Dans le cas de travaux lourds pour réhabiliter mon logement, je pourrai obtenir jusqu'à 50 000 €. Pour les autres types de travaux (de salubrité et de sécurité notamment), le montant de subvention est plafonné à 20 000 €. Je dois également prendre en compte le fait que je dispose d'un délai de trois ans pour faire démarrer les travaux, mais qu'en revanche, la somme ne me sera versée qu'une fois ceux-ci achevés.

Je peux aussi bénéficier d'une subvention de l'Anah si je suis propriétaire et que je loue mon logement. Je dois engager le même type de travaux que cités précédemment et signer une convention, valable pendant neuf ans, dans laquelle je m'engage à :

  • proposer un logement décent à mon locataire,
  • respecter un loyer maximal, fixé par l'Anah,
  • louer mon logement à des ménages aux ressources limitées.

L'éco-prêt à taux zéro

Si je suis propriétaire de ma résidence principale et que celle-ci a été construite avant le 1er janvier 1990, je peux obtenir sans condition de ressources un éco-prêt à taux zéro (éco-PTZ) pour effectuer des travaux de rénovation énergétique. Mes travaux doivent correspondre à au moins deux des six types de travaux suivants :

  1. l'isolation de la toiture,
  2. l'isolation des murs extérieurs,
  3. l'isolation des portes et fenêtres donnant sur l'extérieur,
  4. l'installation ou le remplacement d'un chauffage ou d'une production d'eau chaude,
  5. l'installation d'un chauffage utilisant les énergies renouvelables,
  6. l'installation d'un système de production d'eau chaude grâce à des énergies renouvelables.

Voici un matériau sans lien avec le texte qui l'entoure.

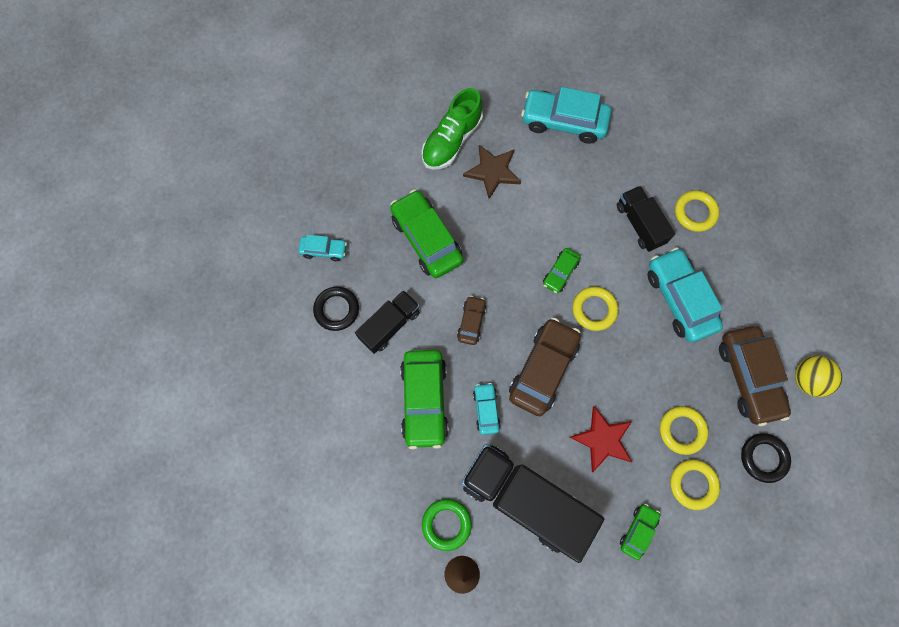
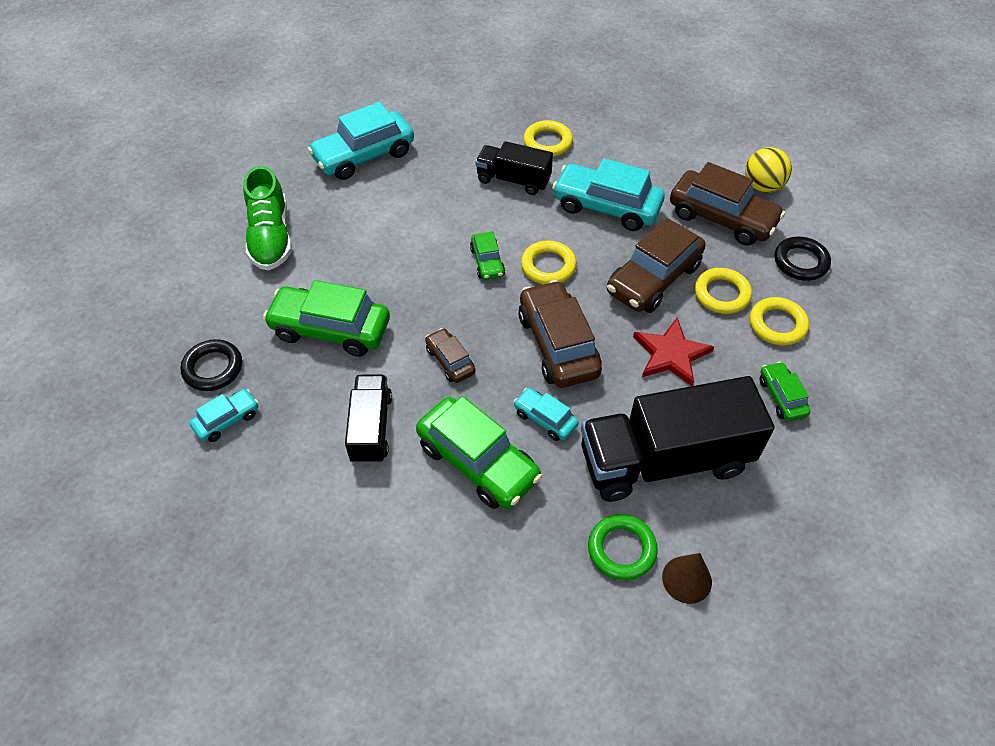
camera: 45 degrees left, 20 degrees down
black ring [313,287,359,331] -> black ring moved to [181,339,242,391]
brown star [463,145,521,199] -> none
none -> brown car [607,218,706,313]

Je peux également obtenir l'éco-PTZ si mes travaux visent à atteindre une performance énergétique globale minimale. Je dois alors faire appel à un bureau d'étude thermique, pour qu'il réalise une étude thermique (à ne pas confondre avec le diagnostic performance énergie). Pour les travaux, ils doivent être réalisés par un professionnel "Reconnu garant de l'environnement" (RGE).

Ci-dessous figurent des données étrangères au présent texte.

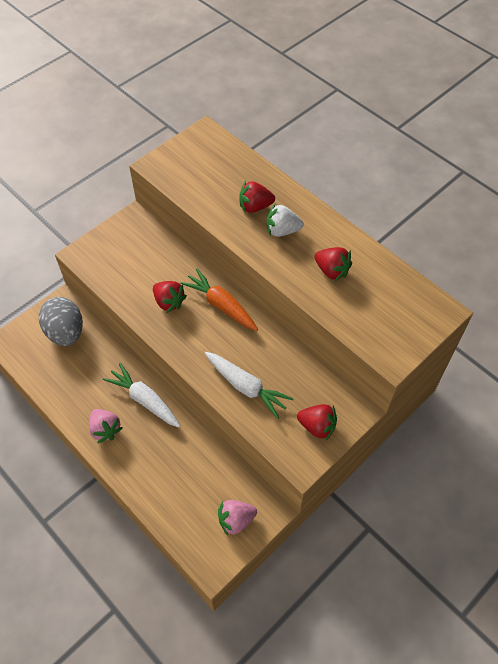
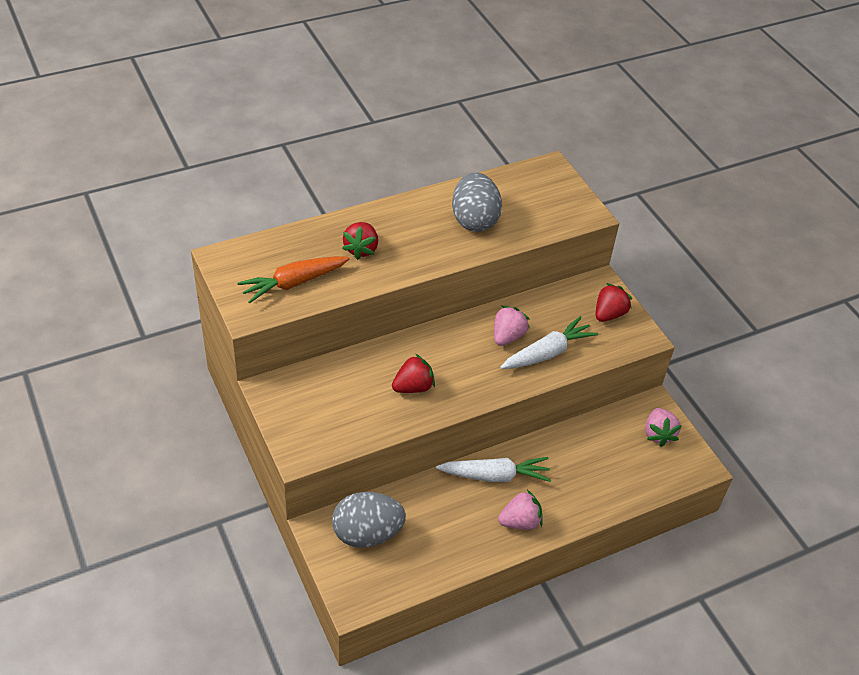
camera: 75 degrees left, 10 degrees down
white carrot [103,363,180,428] -> white carrot turned 150 degrees counterclockwise [436,457,551,482]
orange carrot [180,268,258,331] -> orange carrot moved to [237,256,350,303]
white strawberry [267,204,303,237] -> none
red strawberry [315,247,352,281] -> grey egg [452,172,502,232]
none -> pink strawberry [494,306,530,346]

Concrètement, l'éco-PTZ est donc un prêt à taux zéro, d'un montant maximal de 30 000 € que je dois rembourser au maximum en 15 ans. De plus, tant que je n'ai pas terminé le remboursement, je ne peux pas utiliser mon logement comme résidence secondaire.

Le crédit d'impôt transition énergétique

Si j'effectue des dépenses pour améliorer la qualité environnementale de mon habitation, je peux bénéficier (là aussi sans condition de ressources) du crédit d'impôt pour la transition énergétique (Cite, cumulable avec l'éco-PTZ). Si je suis propriétaire occupant, propriétaire bailleur, ou locataire de mon logement.

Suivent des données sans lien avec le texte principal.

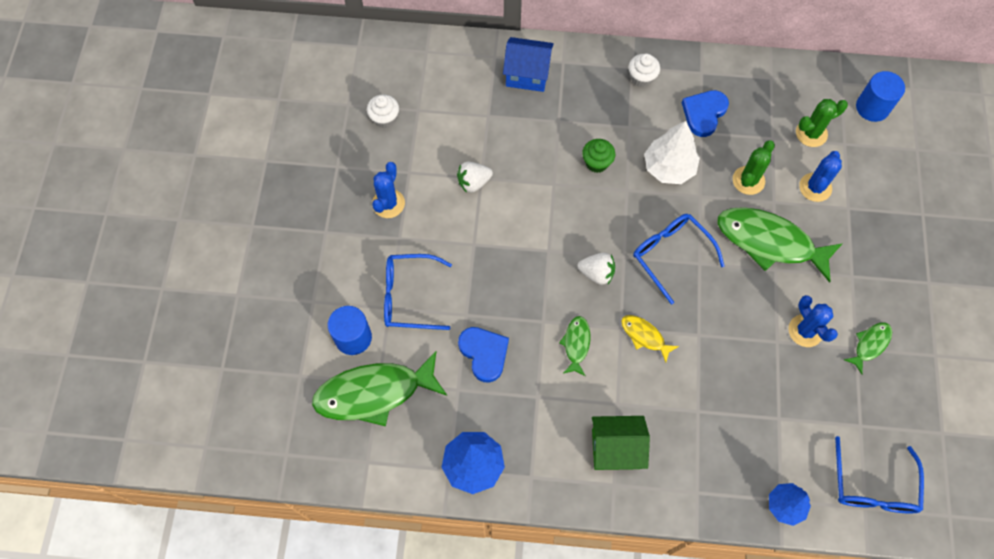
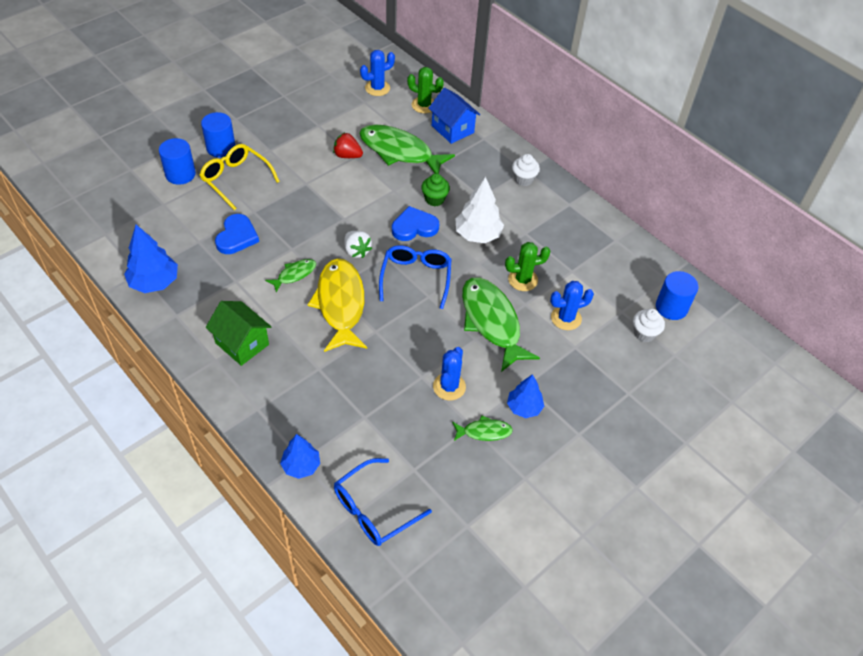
camera: 40 degrees right, 15 degrees down
green fish [312,351,447,427] -> green fish moved to [359,124,455,174]
white cupcake [367,94,399,129] -> white cupcake moved to [633,309,665,342]
blue cactus [372,162,405,218] -> blue cactus moved to [360,50,395,96]
blue glasses [384,254,452,330] -> yellow glasses [200,144,280,210]
white strawberry [457,162,493,193] -> red strawberry [333,133,363,158]
yellow fish [621,315,679,363] -> yellow fish [307,258,367,352], size x2.09
blue heart [682,90,729,137] -> blue heart moved to [392,206,439,241]
green cactus [796,99,848,147] -> green cactus moved to [407,67,444,113]
none -> blue cylinder [201,112,235,158]
none -> blue tree [507,374,544,418]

C'est l'Agence nationale pour l'information sur le logement qui définit la liste des travaux éligibles au Cite.

Avec les justificatifs nécessaires, il me suffira d'inscrire sur ma déclaration de revenus le montant des dépenses effectuées pour ces travaux. Je bénéficierai alors d'un crédit d'impôt correspondant à 30 % du montant total engagé, avec toutefois un plafond fixé à 8 000 € si je suis seul et 16 000 € si je vis en couple, sur une période de 5 ans. Cette somme peut être majorée de 400 € par personne dont j'ai la charge.